Set out exactly every line of the entries below, starting at the line that holds "</cbc:Description>" and stopping after the line that holds "EU_DIRECTIVE".
Records provided Block Start
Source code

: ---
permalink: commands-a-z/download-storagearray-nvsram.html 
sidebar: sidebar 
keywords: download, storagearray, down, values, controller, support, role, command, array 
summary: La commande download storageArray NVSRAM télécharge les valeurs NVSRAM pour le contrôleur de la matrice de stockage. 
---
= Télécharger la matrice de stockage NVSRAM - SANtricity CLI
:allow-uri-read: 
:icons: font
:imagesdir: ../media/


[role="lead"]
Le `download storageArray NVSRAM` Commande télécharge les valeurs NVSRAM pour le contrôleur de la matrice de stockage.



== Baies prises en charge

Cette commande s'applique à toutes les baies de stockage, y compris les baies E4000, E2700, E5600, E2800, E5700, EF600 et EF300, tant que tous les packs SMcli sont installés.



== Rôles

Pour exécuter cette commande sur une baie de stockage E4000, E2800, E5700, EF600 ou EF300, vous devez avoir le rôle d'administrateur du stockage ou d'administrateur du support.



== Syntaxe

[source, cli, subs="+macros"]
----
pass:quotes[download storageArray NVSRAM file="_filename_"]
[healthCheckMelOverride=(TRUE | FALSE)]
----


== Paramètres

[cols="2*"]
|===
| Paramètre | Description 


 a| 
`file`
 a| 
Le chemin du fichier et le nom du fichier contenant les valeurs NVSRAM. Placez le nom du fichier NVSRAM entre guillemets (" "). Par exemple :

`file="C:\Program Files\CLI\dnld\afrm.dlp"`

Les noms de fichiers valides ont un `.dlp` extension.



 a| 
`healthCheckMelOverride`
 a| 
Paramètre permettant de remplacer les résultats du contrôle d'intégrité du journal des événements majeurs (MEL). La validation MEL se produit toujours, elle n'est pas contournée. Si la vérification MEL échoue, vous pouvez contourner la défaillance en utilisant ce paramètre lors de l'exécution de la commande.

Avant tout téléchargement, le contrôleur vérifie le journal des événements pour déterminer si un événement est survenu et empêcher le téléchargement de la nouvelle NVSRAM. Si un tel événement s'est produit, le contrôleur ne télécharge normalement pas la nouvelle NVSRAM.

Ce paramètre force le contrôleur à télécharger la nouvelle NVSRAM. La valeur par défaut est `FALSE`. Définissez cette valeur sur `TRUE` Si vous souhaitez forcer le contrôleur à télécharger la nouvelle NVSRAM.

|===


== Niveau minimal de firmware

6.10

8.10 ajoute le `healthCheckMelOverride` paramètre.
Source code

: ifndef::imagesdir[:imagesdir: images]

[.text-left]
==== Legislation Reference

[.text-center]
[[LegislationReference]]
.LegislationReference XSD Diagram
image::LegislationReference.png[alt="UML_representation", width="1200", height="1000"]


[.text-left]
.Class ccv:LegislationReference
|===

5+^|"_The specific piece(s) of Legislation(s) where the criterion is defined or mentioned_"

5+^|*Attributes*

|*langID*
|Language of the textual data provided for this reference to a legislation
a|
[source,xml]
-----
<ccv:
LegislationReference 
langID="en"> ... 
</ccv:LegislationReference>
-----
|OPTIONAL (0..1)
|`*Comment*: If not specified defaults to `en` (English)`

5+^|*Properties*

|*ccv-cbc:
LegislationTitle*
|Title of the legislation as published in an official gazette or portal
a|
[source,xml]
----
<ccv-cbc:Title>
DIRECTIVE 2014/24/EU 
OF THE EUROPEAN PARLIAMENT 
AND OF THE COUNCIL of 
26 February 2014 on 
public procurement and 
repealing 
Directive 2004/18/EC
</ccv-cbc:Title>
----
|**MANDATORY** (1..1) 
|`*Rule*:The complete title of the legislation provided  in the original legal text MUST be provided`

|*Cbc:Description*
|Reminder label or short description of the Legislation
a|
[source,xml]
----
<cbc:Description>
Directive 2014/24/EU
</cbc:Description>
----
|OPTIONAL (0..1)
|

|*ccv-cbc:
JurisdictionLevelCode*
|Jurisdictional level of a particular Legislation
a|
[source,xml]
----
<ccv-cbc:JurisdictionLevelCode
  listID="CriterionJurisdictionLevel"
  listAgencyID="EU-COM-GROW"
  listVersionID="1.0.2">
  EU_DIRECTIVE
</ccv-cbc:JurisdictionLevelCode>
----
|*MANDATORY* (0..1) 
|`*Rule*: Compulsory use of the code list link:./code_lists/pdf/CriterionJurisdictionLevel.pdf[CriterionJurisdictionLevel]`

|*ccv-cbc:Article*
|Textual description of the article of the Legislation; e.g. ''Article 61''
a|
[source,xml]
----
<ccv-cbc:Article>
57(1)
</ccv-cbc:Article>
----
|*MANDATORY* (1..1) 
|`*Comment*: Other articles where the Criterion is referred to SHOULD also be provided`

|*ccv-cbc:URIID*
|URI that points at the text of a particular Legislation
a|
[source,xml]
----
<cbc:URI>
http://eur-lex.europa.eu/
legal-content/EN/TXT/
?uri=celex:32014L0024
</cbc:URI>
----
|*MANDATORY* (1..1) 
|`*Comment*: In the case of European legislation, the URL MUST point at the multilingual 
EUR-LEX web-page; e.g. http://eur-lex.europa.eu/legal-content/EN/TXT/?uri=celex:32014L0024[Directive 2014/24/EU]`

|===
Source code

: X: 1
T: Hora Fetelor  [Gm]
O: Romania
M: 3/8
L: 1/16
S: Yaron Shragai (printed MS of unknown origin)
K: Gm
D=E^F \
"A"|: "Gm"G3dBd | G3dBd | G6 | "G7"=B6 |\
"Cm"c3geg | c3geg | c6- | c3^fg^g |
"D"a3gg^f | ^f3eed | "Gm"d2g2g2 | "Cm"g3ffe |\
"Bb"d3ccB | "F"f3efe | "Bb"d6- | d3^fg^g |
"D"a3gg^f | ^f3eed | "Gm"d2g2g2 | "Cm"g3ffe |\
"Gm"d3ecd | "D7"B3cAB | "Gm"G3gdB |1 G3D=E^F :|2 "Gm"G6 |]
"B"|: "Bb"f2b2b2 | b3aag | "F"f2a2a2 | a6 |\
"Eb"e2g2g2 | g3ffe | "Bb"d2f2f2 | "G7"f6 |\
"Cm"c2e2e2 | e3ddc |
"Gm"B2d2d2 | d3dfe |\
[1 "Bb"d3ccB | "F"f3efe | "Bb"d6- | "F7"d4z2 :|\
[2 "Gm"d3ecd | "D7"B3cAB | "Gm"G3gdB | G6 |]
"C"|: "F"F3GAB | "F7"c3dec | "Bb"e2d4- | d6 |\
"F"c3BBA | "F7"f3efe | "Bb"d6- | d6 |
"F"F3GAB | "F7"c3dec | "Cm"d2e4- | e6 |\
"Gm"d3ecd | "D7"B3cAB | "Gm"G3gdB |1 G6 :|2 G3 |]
Records provided Block End
### Exercise answer
</cbc:Description>
----
|OPTIONAL (0..1)
|

|*ccv-cbc:
JurisdictionLevelCode*
|Jurisdictional level of a particular Legislation
a|
[source,xml]
----
<ccv-cbc:JurisdictionLevelCode
  listID="CriterionJurisdictionLevel"
  listAgencyID="EU-COM-GROW"
  listVersionID="1.0.2">
  EU_DIRECTIVE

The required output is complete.